AgiBot décroche 18 médailles d’or avec ses humanoïdes de série
À peine les robots avaient-ils fini de travailler à l’usine qu’ils ont été « autorisés à prendre congé » pour rejoindre l’arène. Pour sa première participation aux Jeux mondiaux des robots humanoïdes, AgiBot a remporté 18 médailles d’or, 16 d’argent et 12 de bronze. Surtout, les modèles engagés étaient tous des modèles de série, et non des machines fabriquées spécialement pour la compétition. Le média ifanr rapporte que ces « travailleurs » ont apporté au concours leur expérience des situations réelles.
Les démonstrations de mouvements prennent ainsi une dimension professionnelle. La main dextrale de l’équipe conjointe de l’université de Wuhan et d’AgiBot a pesé 20 g de sel en 27 secondes, tout en saisissant des haricots et en empilant des cubes. L’Expedition A3 a enchaîné, dans l’épreuve de tai-chi, des mouvements tels que le coup de pied sauté, le lotus extérieur et la posture du cavalier. Le Lingxi X2, lui, a contourné des obstacles, les a franchis et traversé des espaces exigus lors de la course d’obstacles de 100 m. Les mouvements de tai-chi ont été appris à partir de données de mouvement, puis corrigés à répétition grâce à Sim2Real — entraînement dans un environnement simulé avant transfert vers une machine réelle — afin de compenser les écarts dus aux frottements, aux jeux articulaires et aux erreurs des capteurs.

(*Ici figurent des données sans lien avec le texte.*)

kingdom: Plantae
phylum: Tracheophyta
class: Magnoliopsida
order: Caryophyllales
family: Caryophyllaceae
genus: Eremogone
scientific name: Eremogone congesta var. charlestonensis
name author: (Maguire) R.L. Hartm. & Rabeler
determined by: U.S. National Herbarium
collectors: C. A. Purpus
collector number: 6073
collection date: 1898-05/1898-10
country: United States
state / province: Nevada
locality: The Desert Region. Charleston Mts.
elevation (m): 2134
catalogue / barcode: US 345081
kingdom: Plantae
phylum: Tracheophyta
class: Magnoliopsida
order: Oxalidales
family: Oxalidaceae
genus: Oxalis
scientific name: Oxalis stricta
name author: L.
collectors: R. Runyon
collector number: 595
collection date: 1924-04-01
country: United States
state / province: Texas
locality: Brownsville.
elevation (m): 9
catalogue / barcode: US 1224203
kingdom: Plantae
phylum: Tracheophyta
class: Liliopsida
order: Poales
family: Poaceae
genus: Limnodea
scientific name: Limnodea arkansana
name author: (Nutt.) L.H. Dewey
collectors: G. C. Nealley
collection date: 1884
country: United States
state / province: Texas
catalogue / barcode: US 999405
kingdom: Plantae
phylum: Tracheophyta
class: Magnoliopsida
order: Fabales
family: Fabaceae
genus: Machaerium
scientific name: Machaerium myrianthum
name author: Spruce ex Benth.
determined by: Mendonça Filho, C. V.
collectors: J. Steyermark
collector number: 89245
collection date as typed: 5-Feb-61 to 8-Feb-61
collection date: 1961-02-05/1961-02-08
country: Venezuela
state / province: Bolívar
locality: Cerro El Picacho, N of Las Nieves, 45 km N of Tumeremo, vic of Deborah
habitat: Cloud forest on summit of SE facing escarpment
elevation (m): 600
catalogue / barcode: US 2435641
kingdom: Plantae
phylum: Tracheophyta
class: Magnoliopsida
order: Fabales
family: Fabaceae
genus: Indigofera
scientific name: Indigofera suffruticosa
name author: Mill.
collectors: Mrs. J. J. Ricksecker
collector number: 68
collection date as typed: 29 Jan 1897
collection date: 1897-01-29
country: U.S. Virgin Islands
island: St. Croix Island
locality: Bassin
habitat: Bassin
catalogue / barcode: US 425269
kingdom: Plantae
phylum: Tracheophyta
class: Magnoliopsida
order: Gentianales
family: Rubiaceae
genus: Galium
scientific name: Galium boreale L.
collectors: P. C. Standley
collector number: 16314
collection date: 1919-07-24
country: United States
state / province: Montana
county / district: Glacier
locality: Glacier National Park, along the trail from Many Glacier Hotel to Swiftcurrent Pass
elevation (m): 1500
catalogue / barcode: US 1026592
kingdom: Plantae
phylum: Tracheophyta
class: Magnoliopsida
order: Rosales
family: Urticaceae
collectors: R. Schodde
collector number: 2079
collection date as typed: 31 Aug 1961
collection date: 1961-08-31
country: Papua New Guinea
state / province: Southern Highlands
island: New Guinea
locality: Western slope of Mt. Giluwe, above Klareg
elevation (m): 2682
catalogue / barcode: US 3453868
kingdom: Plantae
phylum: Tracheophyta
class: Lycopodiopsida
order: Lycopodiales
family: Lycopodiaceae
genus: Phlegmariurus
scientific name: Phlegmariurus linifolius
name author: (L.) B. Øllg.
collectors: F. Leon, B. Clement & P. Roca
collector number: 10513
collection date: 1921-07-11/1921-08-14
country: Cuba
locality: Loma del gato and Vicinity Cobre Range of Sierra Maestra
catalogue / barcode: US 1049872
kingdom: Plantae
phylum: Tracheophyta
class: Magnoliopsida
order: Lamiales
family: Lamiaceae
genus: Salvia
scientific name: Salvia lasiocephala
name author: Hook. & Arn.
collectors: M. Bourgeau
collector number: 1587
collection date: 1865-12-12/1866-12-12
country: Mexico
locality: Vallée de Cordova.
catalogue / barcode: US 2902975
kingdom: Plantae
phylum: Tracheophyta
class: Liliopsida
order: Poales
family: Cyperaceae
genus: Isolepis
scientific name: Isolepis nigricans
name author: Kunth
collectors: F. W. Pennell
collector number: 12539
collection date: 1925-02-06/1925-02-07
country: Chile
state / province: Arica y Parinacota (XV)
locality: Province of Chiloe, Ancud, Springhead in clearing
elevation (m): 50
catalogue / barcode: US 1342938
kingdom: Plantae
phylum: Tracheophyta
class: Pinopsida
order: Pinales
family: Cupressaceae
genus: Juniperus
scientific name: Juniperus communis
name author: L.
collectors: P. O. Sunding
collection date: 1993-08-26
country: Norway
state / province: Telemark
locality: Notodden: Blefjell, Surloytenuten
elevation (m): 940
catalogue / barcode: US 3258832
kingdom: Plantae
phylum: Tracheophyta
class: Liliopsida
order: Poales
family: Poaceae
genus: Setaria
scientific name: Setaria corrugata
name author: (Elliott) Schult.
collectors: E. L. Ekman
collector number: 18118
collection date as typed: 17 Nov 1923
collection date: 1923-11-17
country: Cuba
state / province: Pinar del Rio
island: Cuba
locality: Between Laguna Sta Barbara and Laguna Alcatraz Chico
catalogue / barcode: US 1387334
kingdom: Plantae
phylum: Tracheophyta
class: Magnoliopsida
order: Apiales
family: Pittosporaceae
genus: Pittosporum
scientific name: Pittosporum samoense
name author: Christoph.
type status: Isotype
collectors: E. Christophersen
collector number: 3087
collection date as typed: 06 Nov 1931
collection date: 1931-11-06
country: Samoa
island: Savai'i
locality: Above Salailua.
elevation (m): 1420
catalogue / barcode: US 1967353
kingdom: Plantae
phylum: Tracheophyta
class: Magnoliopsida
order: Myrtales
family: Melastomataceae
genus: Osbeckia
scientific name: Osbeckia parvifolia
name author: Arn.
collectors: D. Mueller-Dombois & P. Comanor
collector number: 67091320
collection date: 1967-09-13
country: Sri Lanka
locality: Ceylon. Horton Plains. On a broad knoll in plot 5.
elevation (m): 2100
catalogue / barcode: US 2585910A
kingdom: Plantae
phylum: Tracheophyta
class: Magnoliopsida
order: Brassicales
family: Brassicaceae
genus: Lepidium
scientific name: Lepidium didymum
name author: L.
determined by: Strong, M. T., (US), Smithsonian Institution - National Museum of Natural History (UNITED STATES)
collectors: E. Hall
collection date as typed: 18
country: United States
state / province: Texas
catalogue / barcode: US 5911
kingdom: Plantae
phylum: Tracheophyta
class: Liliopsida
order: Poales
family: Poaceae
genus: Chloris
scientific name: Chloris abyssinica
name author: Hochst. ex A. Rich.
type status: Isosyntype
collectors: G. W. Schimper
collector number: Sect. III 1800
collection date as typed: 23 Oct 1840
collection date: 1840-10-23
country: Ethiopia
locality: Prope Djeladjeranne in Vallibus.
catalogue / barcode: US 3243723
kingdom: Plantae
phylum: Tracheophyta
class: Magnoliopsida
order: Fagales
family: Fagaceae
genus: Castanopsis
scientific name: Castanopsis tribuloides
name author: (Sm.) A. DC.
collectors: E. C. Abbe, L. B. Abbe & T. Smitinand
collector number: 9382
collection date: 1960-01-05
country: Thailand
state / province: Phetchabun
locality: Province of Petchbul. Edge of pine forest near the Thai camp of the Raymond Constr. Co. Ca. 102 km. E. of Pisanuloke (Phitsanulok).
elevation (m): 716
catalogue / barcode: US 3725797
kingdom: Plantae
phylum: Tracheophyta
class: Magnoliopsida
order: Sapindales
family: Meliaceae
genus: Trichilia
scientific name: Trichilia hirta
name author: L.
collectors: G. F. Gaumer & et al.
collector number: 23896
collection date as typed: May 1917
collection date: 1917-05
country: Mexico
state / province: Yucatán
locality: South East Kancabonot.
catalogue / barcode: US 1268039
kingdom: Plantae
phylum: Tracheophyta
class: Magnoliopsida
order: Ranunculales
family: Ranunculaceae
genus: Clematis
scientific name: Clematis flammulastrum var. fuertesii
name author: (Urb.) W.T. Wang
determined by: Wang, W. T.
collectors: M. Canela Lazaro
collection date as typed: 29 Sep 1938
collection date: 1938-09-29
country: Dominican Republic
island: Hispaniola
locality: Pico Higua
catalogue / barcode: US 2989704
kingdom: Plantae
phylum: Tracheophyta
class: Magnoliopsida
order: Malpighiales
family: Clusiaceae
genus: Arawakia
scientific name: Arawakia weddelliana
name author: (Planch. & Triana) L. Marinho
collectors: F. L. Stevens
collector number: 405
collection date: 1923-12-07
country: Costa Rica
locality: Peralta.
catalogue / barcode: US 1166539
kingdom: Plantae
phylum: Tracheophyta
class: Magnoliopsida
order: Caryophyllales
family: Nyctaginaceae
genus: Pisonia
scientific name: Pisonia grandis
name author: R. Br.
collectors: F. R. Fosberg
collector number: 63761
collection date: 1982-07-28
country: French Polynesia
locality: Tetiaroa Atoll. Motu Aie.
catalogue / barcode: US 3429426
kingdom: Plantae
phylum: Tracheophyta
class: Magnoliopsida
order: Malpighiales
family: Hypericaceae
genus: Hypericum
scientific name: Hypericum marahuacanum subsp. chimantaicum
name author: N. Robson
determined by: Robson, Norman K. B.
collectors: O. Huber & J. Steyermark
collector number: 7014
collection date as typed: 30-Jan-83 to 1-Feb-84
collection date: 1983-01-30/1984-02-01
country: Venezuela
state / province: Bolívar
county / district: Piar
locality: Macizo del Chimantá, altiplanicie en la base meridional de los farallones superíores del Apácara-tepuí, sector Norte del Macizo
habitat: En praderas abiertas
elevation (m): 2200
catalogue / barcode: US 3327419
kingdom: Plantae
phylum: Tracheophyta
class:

Les détails les plus proches de la production sont apparus lors de l’épreuve de secours incendie. Un extincteur pèse de 4,5 à 5 kg, soit davantage que la charge maximale supportée par les pinces terminales de la grande majorité des robots humanoïdes disponibles sur le marché. Plutôt que de concevoir une pince coûteuse, AgiBot a ajouté une pièce structurelle au niveau du poignet : le robot s’est servi de la résistance de celui-ci pour accrocher l’extincteur, puis l’a déposé dans un bac de transport fixé au châssis. Avec une téléopération VR au-delà de la ligne de visée, une cartographie par cinématique inverse et un contrôle du corps entier avec retour de force, le robot peut absorber les chocs lorsqu’il entre en contact avec des poignées de porte, des vannes ou du matériel de lutte contre l’incendie, réduisant ainsi le risque d’arrêt déclenché par un contact imprévu.
Le rangement de livres a, lui, mis à l’épreuve la stabilité du travail en continu. AgiBot, l’université Tsinghua et l’université Jiao-tong de Shanghai ont formé une équipe commune pour transporter les livres sortis des rayonnages, les remettre à leur place et identifier puis corriger ceux qui avaient été mal rangés. Le modèle visuel ne lit pas seulement le texte des couvertures : il calcule aussi les points de préhension en fonction de l’épaisseur et de l’inclinaison des ouvrages, afin de permettre aux deux bras de retirer les livres et de les insérer dans le bon espace. AgiBot combine l’intelligence opérationnelle, l’intelligence motrice et l’intelligence interactive au sein d’une architecture de modèle full-stack, et utilise la chaîne de pensée d’action GO-2 pour décomposer les tâches de longue durée, ainsi que le modèle du monde GE-2 pour prédire les changements de l’environnement après chaque action.
Concrètement, le déploiement en usine est plus révélateur que les médailles. En juin de cette année, plusieurs Genie G2 d’AgiBot sont entrés dans l’usine de production de Longcheer à Nanchang, dans le Jiangxi, et ont réalisé au total 17 625 tâches, avec un taux de réussite de 99,99 %. Cela signifie que les robots ne se contentent plus d’exécuter un mouvement isolé en laboratoire : ils prennent en charge des tâches répétitives dans un environnement de production existant. La prise de contrôle humaine, l’intervalle entre les pannes, la récupération automatique, l’extension à de nouveaux sites clients et la viabilité économique unitaire détermineront toutefois encore s’ils peuvent passer de quelques usines à un déploiement à grande échelle.